Clin Chem Lab Med. 2007;45(4):535-40. doi: 10.1515/CCLM.2007.087.
Ischemia-modified albumin (IMA) is an emerging marker of ischemia. To investigate the applicability of IMA for the diagnosis of skeletal muscle ischemia, we examined IMA changes as measured by the albumin-cobalt binding test, in a group of healthy volunteers after standardized exercise-induced calf muscle ischemia.

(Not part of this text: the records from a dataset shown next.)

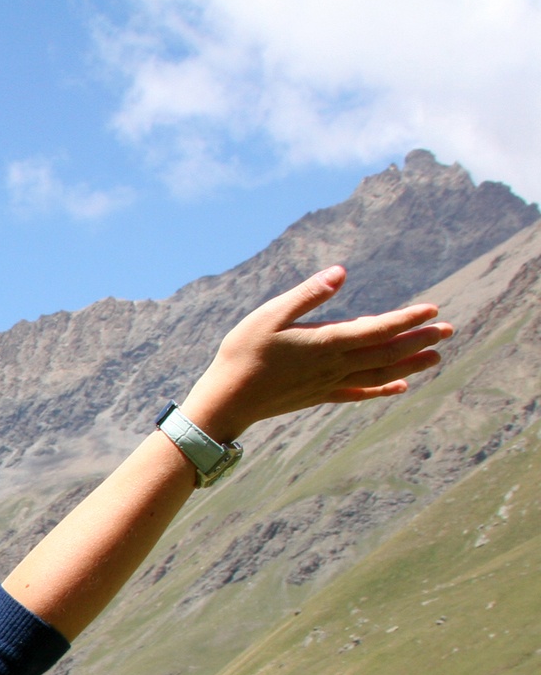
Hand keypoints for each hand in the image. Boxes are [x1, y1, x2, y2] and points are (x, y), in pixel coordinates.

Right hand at [180, 266, 452, 441]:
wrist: (227, 402)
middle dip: (419, 340)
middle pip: (386, 352)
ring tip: (436, 357)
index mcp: (326, 342)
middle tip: (449, 330)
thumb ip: (307, 295)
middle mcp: (334, 365)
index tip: (433, 309)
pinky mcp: (318, 396)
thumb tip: (341, 273)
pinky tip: (399, 387)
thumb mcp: (269, 315)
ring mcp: (328, 383)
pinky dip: (382, 389)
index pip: (377, 329)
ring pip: (379, 373)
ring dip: (410, 364)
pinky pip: (359, 393)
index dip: (407, 319)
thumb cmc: (242, 354)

A total of 12 healthy volunteers underwent standardized exercise on a plantar flexion pedal. Ischemic conditions were achieved by inflating a femoral blood pressure cuff at incremental pressures of 0, 60, 90, 120 and 150 mm Hg. Calf muscle ischemia was identified by synchronous 31P magnetic resonance spectroscopy, measuring intracellular concentrations of phosphocreatine (PCr) and inorganic phosphate (Pi). In addition, IMA, serum albumin, lactate, troponin T (TnT) and N-terminal pro-B-type natriuretic peptide (NT-proBNP) were measured at baseline and at 5, 10, 30, 360 and 720 min after cuff release.

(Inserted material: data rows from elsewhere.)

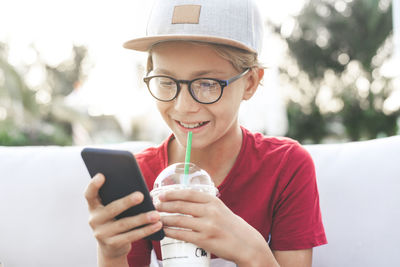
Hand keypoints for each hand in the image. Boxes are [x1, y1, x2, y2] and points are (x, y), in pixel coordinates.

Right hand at [84, 173, 162, 259]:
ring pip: (124, 224)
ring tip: (156, 214)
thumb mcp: (113, 210)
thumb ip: (118, 199)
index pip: (89, 195)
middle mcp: (94, 220)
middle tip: (141, 195)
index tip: (101, 175)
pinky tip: (157, 225)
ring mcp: (102, 234)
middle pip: (112, 209)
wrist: (112, 248)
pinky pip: (131, 236)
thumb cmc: (116, 220)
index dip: (93, 185)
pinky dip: (146, 230)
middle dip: (127, 202)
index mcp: (94, 207)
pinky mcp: (112, 244)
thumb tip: (139, 190)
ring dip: (142, 218)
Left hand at [155, 189, 271, 264]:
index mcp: (213, 201)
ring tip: (157, 218)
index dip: (173, 193)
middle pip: (181, 206)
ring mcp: (207, 226)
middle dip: (165, 205)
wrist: (246, 244)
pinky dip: (171, 232)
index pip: (188, 193)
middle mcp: (210, 211)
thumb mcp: (220, 209)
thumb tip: (184, 200)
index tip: (162, 194)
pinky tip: (165, 231)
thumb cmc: (231, 226)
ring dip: (165, 219)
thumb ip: (205, 204)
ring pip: (179, 220)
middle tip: (156, 206)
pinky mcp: (204, 240)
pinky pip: (183, 235)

Magnetic resonance spectroscopy showed calf muscle ischemia in all participants upon exercise and cuff inflation. Circulating IMA concentrations increased significantly after cuff release (p=0.03) and returned to baseline within 30 min. While we found a significant negative correlation with albumin, there was no association of IMA levels with lactate or intracellular levels of PCr or Pi in samples obtained at baseline and post-ischemia. TnT and NT-proBNP remained within the normal range throughout the observation period in all participants.
IMA may represent a clinical marker for skeletal muscle ischemia, although its lack of specificity requires careful clinical interpretation of data. The short period of IMA elevation after ischemic exercise requires standardized conditions for use as a diagnostic tool and hints at IMA applicability as a marker of prolonged or chronic ischemia.

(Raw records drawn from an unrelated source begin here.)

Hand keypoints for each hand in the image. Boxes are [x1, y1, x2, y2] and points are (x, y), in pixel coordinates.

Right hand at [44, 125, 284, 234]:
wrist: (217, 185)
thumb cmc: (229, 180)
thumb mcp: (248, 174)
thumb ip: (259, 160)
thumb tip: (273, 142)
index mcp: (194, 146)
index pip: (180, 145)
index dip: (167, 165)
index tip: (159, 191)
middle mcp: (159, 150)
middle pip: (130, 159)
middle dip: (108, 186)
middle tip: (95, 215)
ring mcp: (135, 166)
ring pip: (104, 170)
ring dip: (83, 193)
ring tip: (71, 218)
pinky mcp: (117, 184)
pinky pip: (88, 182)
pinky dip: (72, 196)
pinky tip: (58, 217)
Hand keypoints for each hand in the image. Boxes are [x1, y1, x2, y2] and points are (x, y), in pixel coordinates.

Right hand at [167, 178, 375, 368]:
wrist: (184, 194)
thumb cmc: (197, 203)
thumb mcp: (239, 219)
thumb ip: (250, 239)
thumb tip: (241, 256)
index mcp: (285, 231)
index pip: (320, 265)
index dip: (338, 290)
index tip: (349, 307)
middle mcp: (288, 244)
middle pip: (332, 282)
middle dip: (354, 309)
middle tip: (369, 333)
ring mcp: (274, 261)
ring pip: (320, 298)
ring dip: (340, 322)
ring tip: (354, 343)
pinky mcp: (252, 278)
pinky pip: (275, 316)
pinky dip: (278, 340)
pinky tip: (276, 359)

缺血修饰白蛋白(IMA)是一种新兴的缺血标志物。为了研究IMA在骨骼肌缺血诊断中的适用性,我们在一组健康志愿者进行标准化运动诱导的小腿肌肉缺血后,通过白蛋白-钴结合试验检测了IMA的变化。
共有12名健康志愿者在足底屈曲踏板上进行标准化运动。通过在0、60、90、120和150 mmHg的递增压力下充气股动脉血压袖带实现缺血状态。通过同步31P磁共振波谱法确定小腿肌肉缺血,测量细胞内磷酸肌酸(PCr)和无机磷酸盐(Pi)的浓度。此外,在基线以及袖带松开后5、10、30、360和720分钟测量IMA、血清白蛋白、乳酸、肌钙蛋白T(TnT)和N末端前B型利钠肽(NT-proBNP)。
磁共振波谱显示所有参与者在运动和袖带充气后出现小腿肌肉缺血。袖带松开后循环IMA浓度显著升高(p = 0.03),并在30分钟内恢复到基线水平。虽然我们发现IMA与白蛋白呈显著负相关,但在基线和缺血后采集的样本中,IMA水平与乳酸或PCr或Pi的细胞内水平无关。在所有参与者的整个观察期内,TnT和NT-proBNP均保持在正常范围内。
IMA可能是骨骼肌缺血的临床标志物,尽管其缺乏特异性需要对数据进行仔细的临床解读。缺血运动后IMA升高的时间较短,需要标准化条件才能用作诊断工具,这提示IMA可作为长期或慢性缺血的标志物。